*Data excerpts*
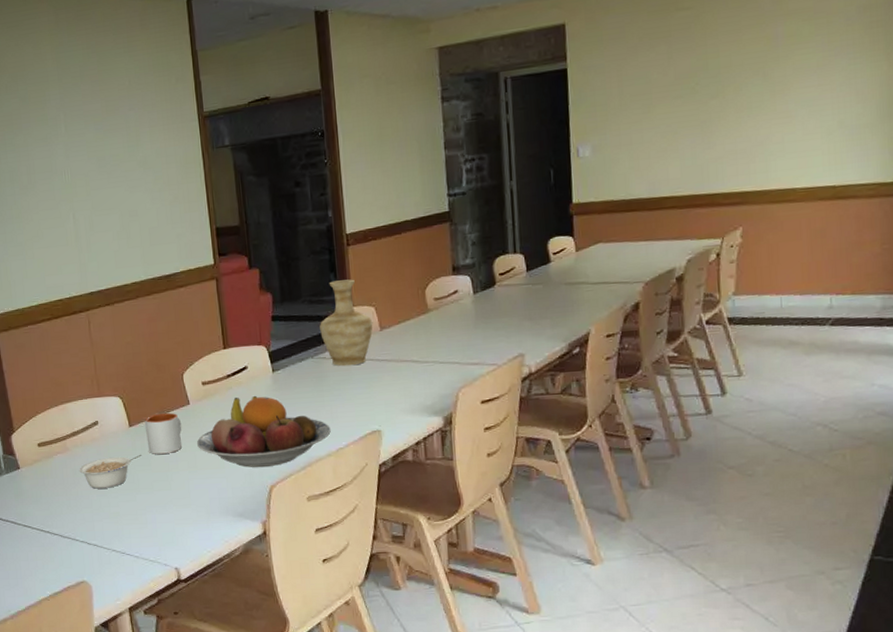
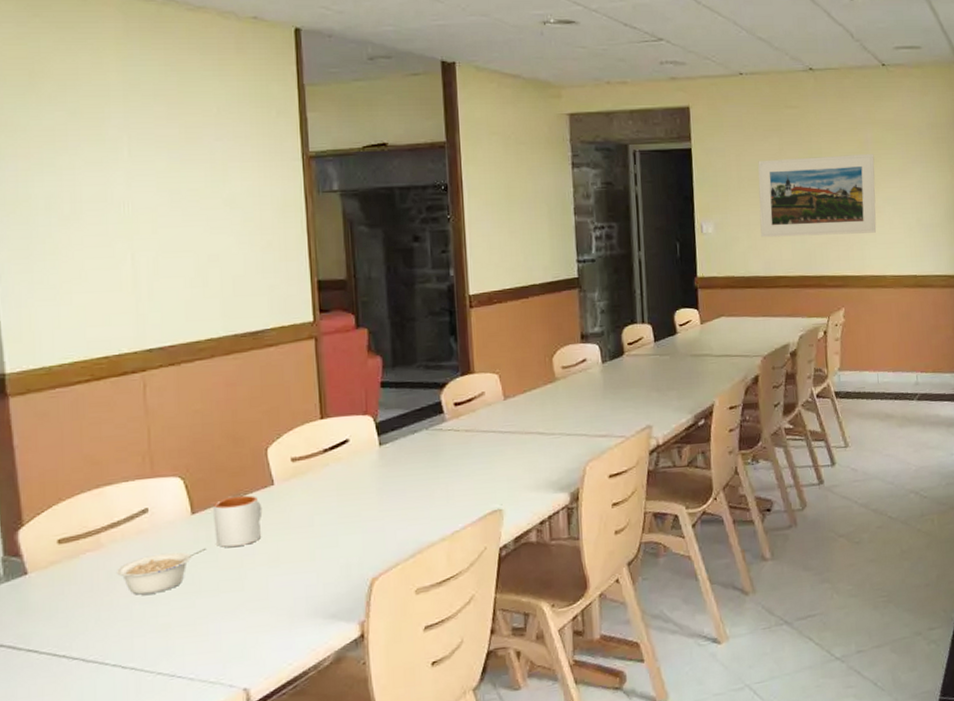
fruit bowl: present [197,395,331,467] -> none [281,473,446,558]
vase: present [320,279,373,367] -> none [436,344,496,439]
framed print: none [642,51,786,157] -> present [758,154,877,238]

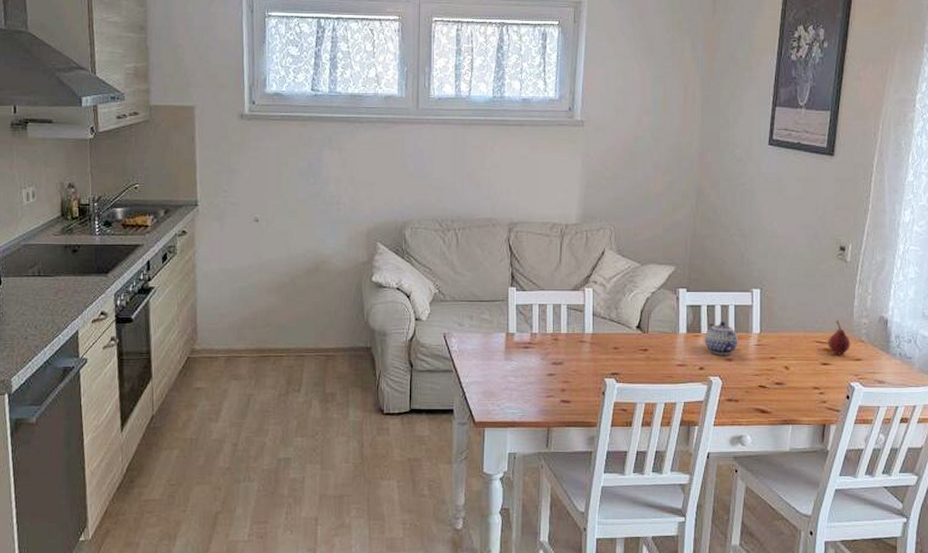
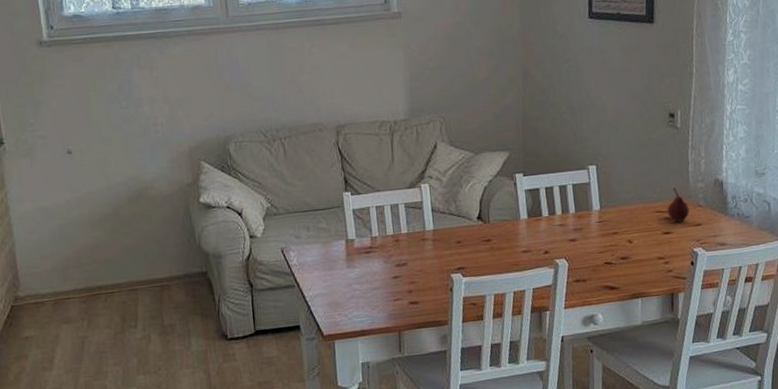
teapot: present [704,321,738,355] -> none [546,202,580,237]

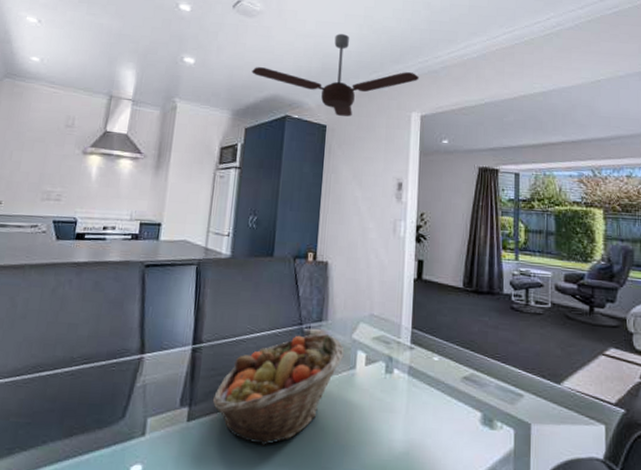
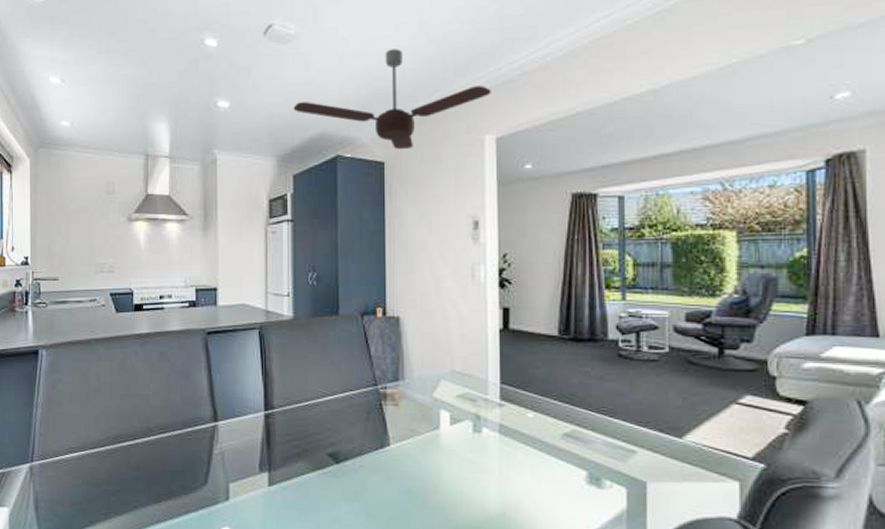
fruit basket: present [212,333,344,446] -> none [291,394,426,509]

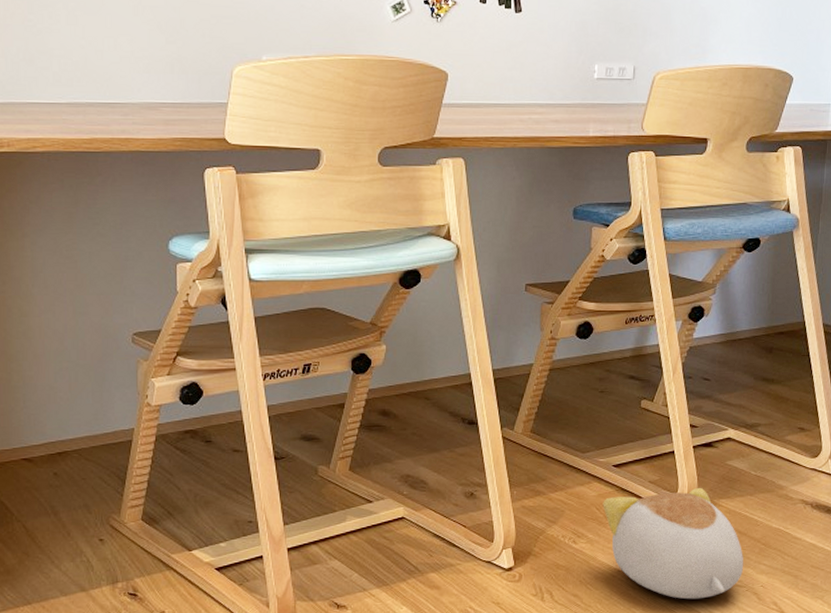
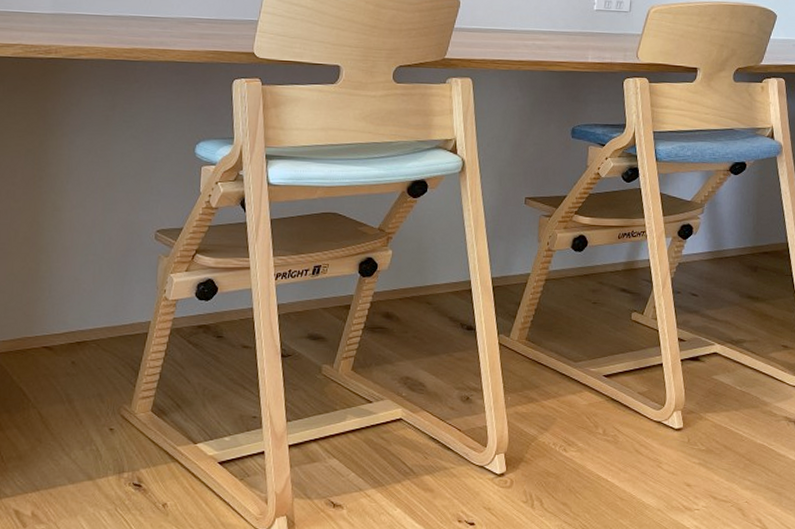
plush toy: present [603,487,744,600] -> none [593,400,729,513]

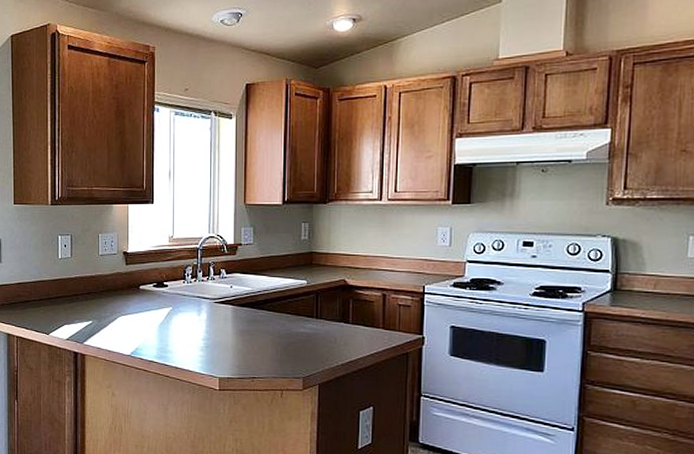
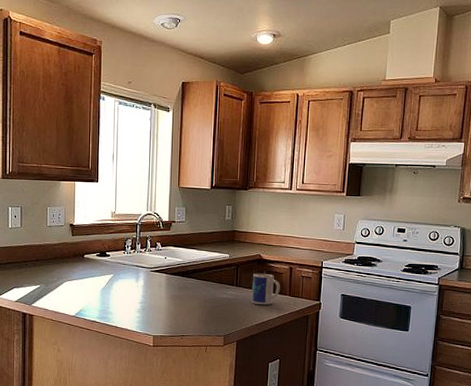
mug: none [335,302,371,341] -> present [251,273,280,306]

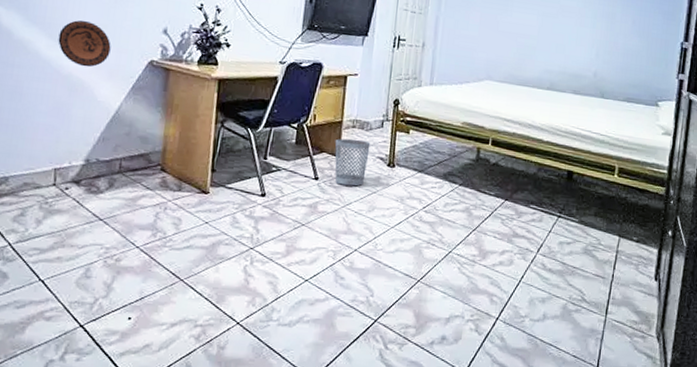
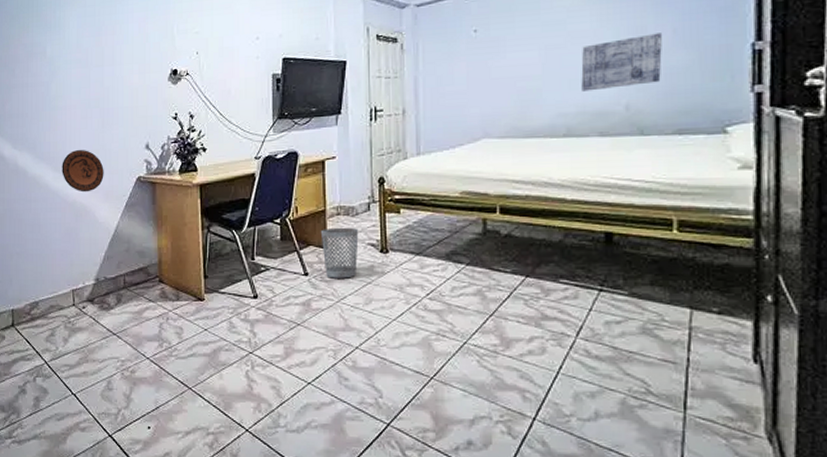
wall art: none [565,19,625,59] -> present [581,33,662,92]

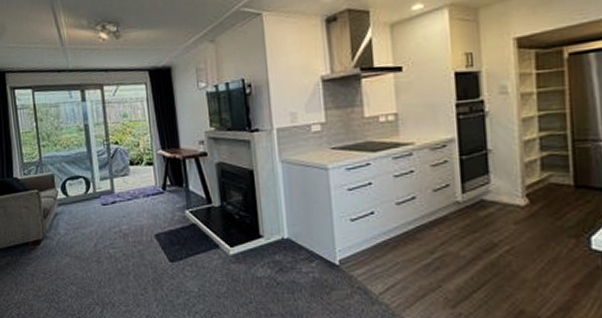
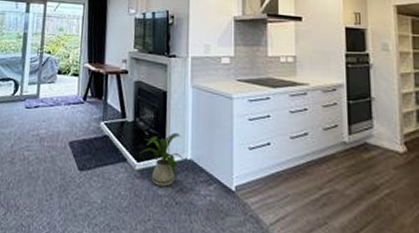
house plant: none [231,212,287,269] -> present [139,132,189,187]

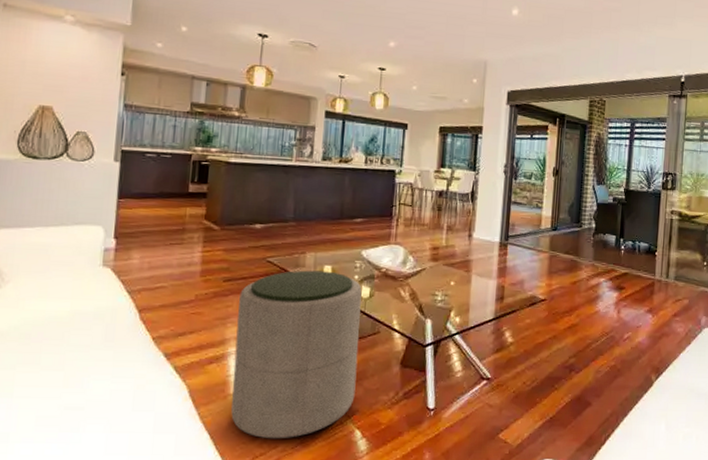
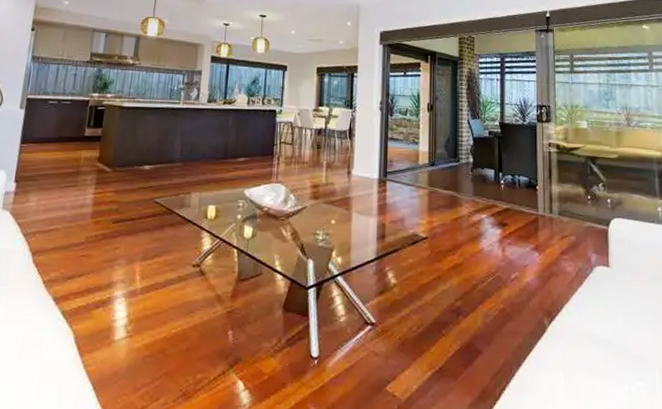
ottoman: present [231,270,362,439] -> none [114,210,245,391]

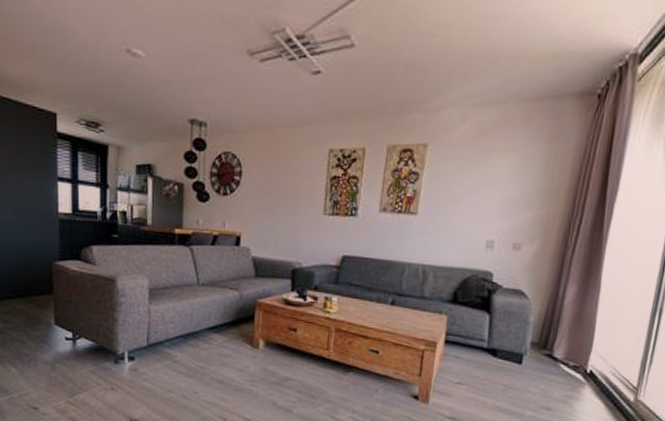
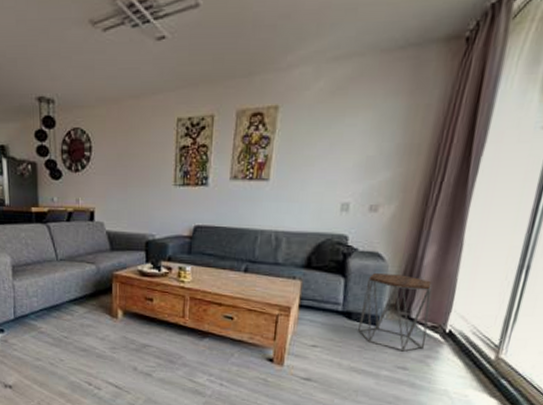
side table: none [503,311,574,392] -> present [358,273,433,352]

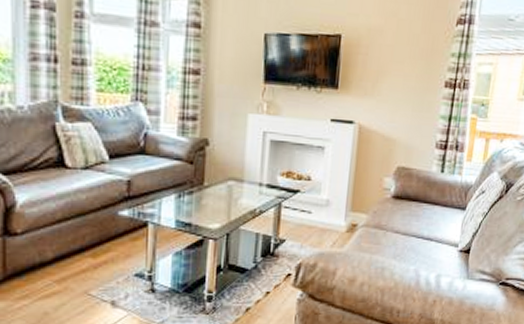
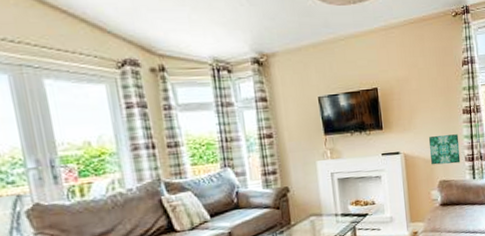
wall art: none [391,108,434,149] -> present [428,134,461,165]

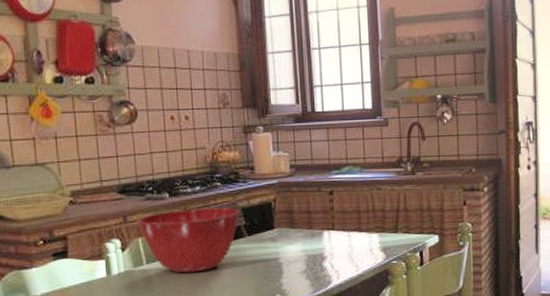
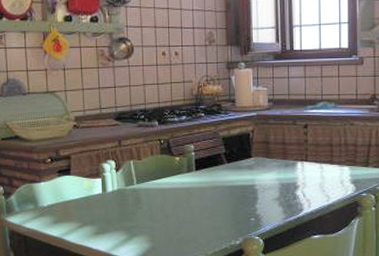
mixing bowl: present [137,207,240,274] -> none [130,136,221,194]

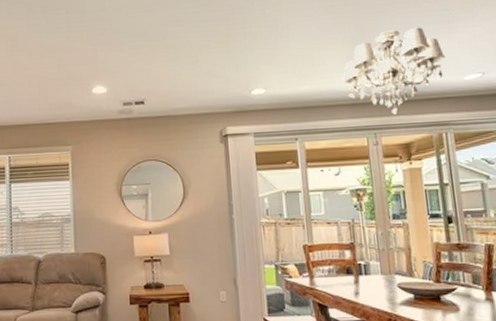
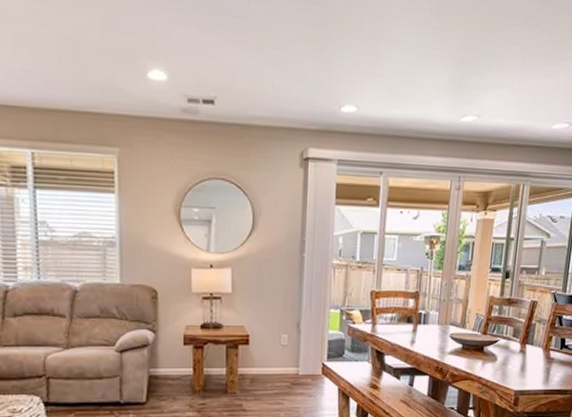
chandelier: present [343,27,446,115] -> none [439,56,542,158]

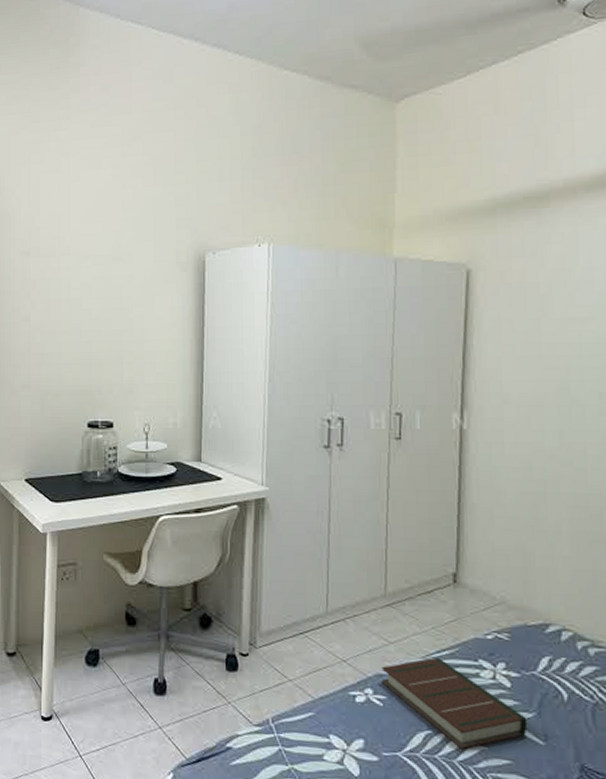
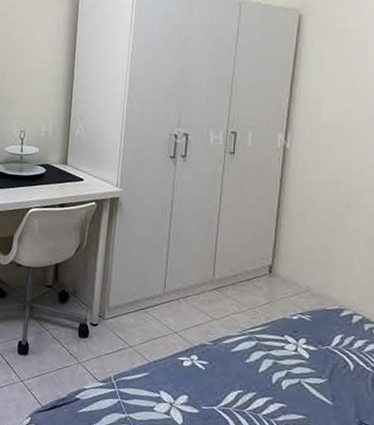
book: present [381,657,528,749] -> none [204,332,320,406]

*Exercise*
I would like the exact lines from the data above, starting with the one that holds "vase: present [320,279,373,367]" and going on through the one that holds "wall art: none [565,19,625,59]", without the pictures.

*Output of the task*
vase: present [320,279,373,367] -> none [436,344,496,439]
framed print: none [642,51,786,157] -> present [758,154,877,238]

teapot: present [704,321,738,355] -> none [546,202,580,237]

fruit basket: present [212,333,344,446] -> none [291,394,426,509]

plush toy: present [603,487,744,600] -> none [593,400,729,513]

mug: none [335,302,371,341] -> present [251,273,280,306]

wall art: none [565,19,625,59] -> present [581,33,662,92]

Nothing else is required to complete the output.